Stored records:
+===+
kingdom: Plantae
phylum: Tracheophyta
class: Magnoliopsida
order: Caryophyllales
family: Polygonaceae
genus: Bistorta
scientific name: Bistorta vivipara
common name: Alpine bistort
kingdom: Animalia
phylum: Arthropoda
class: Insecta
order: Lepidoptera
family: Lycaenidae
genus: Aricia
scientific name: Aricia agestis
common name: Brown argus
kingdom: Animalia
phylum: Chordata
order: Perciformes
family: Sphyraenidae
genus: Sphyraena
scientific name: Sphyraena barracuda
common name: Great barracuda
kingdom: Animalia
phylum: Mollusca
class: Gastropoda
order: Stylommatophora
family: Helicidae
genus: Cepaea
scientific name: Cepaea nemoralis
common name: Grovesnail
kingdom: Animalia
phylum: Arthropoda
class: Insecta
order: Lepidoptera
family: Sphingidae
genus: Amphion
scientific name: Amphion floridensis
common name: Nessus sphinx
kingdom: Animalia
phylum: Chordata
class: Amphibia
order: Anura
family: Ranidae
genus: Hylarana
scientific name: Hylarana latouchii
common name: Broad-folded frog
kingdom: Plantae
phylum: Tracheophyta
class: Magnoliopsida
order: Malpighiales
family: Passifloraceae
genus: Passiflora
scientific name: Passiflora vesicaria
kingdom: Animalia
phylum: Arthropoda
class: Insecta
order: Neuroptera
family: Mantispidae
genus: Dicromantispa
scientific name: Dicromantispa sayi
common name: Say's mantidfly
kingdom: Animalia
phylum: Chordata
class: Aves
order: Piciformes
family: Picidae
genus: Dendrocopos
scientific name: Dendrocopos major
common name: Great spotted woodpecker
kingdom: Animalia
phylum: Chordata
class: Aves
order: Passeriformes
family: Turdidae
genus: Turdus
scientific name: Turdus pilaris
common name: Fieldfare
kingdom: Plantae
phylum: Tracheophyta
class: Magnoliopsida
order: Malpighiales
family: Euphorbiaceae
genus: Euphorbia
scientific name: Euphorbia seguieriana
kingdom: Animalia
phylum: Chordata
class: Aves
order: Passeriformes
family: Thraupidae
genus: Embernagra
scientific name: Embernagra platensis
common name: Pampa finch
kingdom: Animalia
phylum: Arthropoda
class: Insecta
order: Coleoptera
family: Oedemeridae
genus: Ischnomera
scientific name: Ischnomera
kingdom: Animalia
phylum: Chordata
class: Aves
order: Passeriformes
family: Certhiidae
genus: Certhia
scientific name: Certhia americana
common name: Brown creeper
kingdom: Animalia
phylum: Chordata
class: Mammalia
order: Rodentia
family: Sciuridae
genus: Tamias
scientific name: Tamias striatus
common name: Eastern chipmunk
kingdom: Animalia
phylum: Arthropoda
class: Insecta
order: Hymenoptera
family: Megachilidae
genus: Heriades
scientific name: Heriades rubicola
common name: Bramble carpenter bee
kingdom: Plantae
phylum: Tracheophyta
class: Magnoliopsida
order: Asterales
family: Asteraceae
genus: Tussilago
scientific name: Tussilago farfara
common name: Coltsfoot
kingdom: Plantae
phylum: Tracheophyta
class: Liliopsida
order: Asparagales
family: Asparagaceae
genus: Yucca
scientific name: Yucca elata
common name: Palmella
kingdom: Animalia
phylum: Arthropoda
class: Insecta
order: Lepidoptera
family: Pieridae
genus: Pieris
+===+
WHAT IS REQUIRED: Turn every line of all the items above into one numbered list, and leave out any blank lines.

RESPONSE TO THE EXERCISE:
1. kingdom: Plantae
2. phylum: Tracheophyta
3. class: Magnoliopsida
4. order: Caryophyllales
5. family: Polygonaceae
6. genus: Bistorta
7. scientific name: Bistorta vivipara
8. common name: Alpine bistort
9. kingdom: Animalia
10. phylum: Arthropoda
11. class: Insecta
12. order: Lepidoptera
13. family: Lycaenidae
14. genus: Aricia
15. scientific name: Aricia agestis
16. common name: Brown argus
17. kingdom: Animalia
18. phylum: Chordata
19. order: Perciformes
20. family: Sphyraenidae
21. genus: Sphyraena
22. scientific name: Sphyraena barracuda
23. common name: Great barracuda
24. kingdom: Animalia
25. phylum: Mollusca
26. class: Gastropoda
27. order: Stylommatophora
28. family: Helicidae
29. genus: Cepaea
30. scientific name: Cepaea nemoralis
31. common name: Grovesnail
32. kingdom: Animalia
33. phylum: Arthropoda
34. class: Insecta
35. order: Lepidoptera
36. family: Sphingidae
37. genus: Amphion
38. scientific name: Amphion floridensis
39. common name: Nessus sphinx
40. kingdom: Animalia
41. phylum: Chordata
42. class: Amphibia
43. order: Anura
44. family: Ranidae
45. genus: Hylarana
46. scientific name: Hylarana latouchii
47. common name: Broad-folded frog
48. kingdom: Plantae
49. phylum: Tracheophyta
50. class: Magnoliopsida
51. order: Malpighiales
52. family: Passifloraceae
53. genus: Passiflora
54. scientific name: Passiflora vesicaria
55. kingdom: Animalia
56. phylum: Arthropoda
57. class: Insecta
58. order: Neuroptera
59. family: Mantispidae
60. genus: Dicromantispa
61. scientific name: Dicromantispa sayi
62. common name: Say's mantidfly
63. kingdom: Animalia
64. phylum: Chordata
65. class: Aves
66. order: Piciformes
67. family: Picidae
68. genus: Dendrocopos
69. scientific name: Dendrocopos major
70. common name: Great spotted woodpecker
71. kingdom: Animalia
72. phylum: Chordata
73. class: Aves
74. order: Passeriformes
75. family: Turdidae
76. genus: Turdus
77. scientific name: Turdus pilaris
78. common name: Fieldfare
79. kingdom: Plantae
80. phylum: Tracheophyta
81. class: Magnoliopsida
82. order: Malpighiales
83. family: Euphorbiaceae
84. genus: Euphorbia
85. scientific name: Euphorbia seguieriana
86. kingdom: Animalia
87. phylum: Chordata
88. class: Aves
89. order: Passeriformes
90. family: Thraupidae
91. genus: Embernagra
92. scientific name: Embernagra platensis
93. common name: Pampa finch
94. kingdom: Animalia
95. phylum: Arthropoda
96. class: Insecta
97. order: Coleoptera
98. family: Oedemeridae
99. genus: Ischnomera
100. scientific name: Ischnomera
101. kingdom: Animalia
102. phylum: Chordata
103. class: Aves
104. order: Passeriformes
105. family: Certhiidae
106. genus: Certhia
107. scientific name: Certhia americana
108. common name: Brown creeper
109. kingdom: Animalia
110. phylum: Chordata
111. class: Mammalia
112. order: Rodentia
113. family: Sciuridae
114. genus: Tamias
115. scientific name: Tamias striatus
116. common name: Eastern chipmunk
117. kingdom: Animalia
118. phylum: Arthropoda
119. class: Insecta
120. order: Hymenoptera
121. family: Megachilidae
122. genus: Heriades
123. scientific name: Heriades rubicola
124. common name: Bramble carpenter bee
125. kingdom: Plantae
126. phylum: Tracheophyta
127. class: Magnoliopsida
128. order: Asterales
129. family: Asteraceae
130. genus: Tussilago
131. scientific name: Tussilago farfara
132. common name: Coltsfoot
133. kingdom: Plantae
134. phylum: Tracheophyta
135. class: Liliopsida
136. order: Asparagales
137. family: Asparagaceae
138. genus: Yucca
139. scientific name: Yucca elata
140. common name: Palmella
141. kingdom: Animalia
142. phylum: Arthropoda
143. class: Insecta
144. order: Lepidoptera
145. family: Pieridae
146. genus: Pieris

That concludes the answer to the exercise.